Extracted page text data
· · · · · · ·
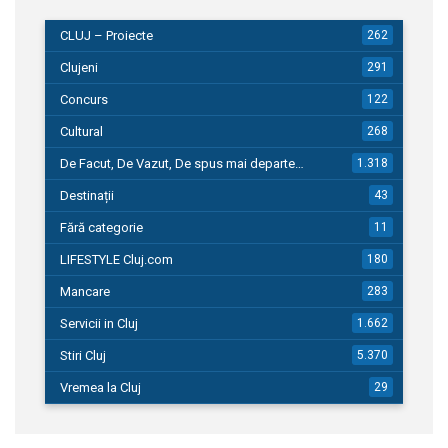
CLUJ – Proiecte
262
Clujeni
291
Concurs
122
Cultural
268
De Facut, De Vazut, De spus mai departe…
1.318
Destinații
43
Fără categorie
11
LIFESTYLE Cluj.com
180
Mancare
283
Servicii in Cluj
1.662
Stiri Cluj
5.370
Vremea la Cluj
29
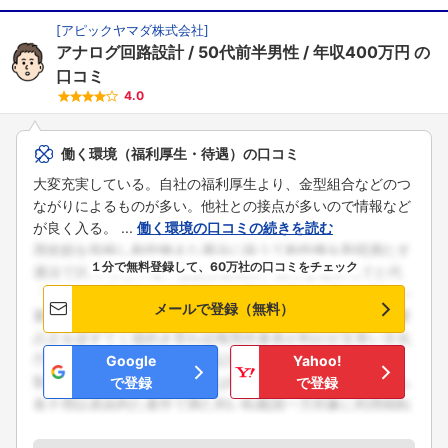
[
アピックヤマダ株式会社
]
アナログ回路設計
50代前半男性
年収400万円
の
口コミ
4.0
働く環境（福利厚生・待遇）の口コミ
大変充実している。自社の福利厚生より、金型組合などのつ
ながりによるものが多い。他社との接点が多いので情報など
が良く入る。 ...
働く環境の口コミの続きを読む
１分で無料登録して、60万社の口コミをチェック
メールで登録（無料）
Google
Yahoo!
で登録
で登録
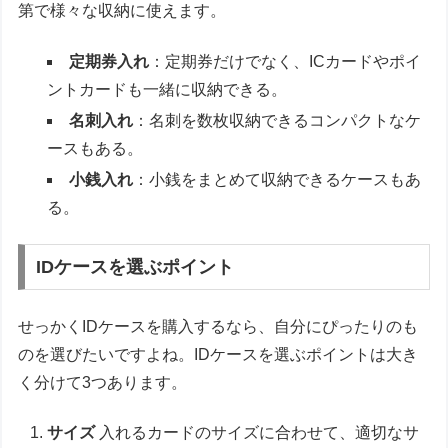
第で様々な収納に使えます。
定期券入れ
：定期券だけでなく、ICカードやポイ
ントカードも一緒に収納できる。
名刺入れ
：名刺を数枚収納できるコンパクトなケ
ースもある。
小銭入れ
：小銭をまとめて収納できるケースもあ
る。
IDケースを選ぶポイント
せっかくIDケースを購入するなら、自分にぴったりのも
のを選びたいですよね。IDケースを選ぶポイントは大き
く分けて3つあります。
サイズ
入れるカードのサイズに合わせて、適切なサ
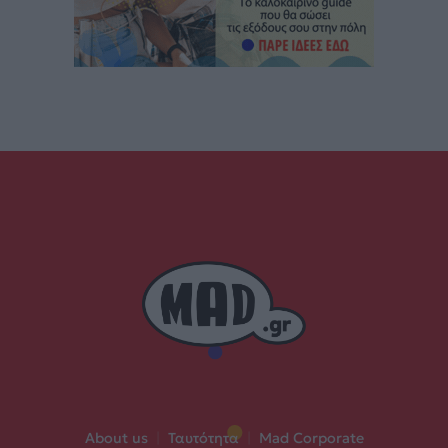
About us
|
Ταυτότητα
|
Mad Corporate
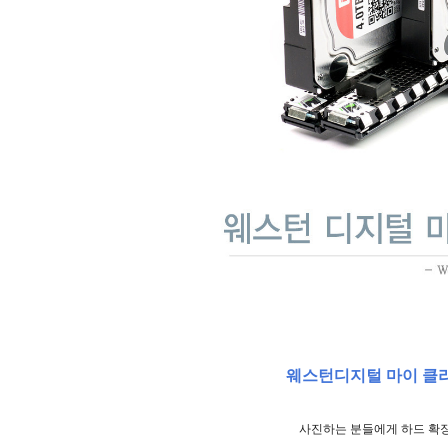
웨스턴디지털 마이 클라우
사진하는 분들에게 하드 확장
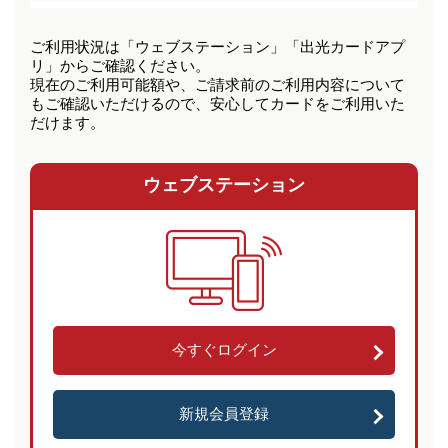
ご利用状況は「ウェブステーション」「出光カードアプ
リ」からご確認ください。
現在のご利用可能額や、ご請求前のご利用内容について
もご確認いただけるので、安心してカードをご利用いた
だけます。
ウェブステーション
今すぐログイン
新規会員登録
· · · · · · ·
**WHAT THIS TASK INVOLVES**
What lines of the data contain the string "ウェブステーション"? List them.

**ANSWER SECTION**
ご利用状況は「ウェブステーション」「出光カードアプ
ウェブステーション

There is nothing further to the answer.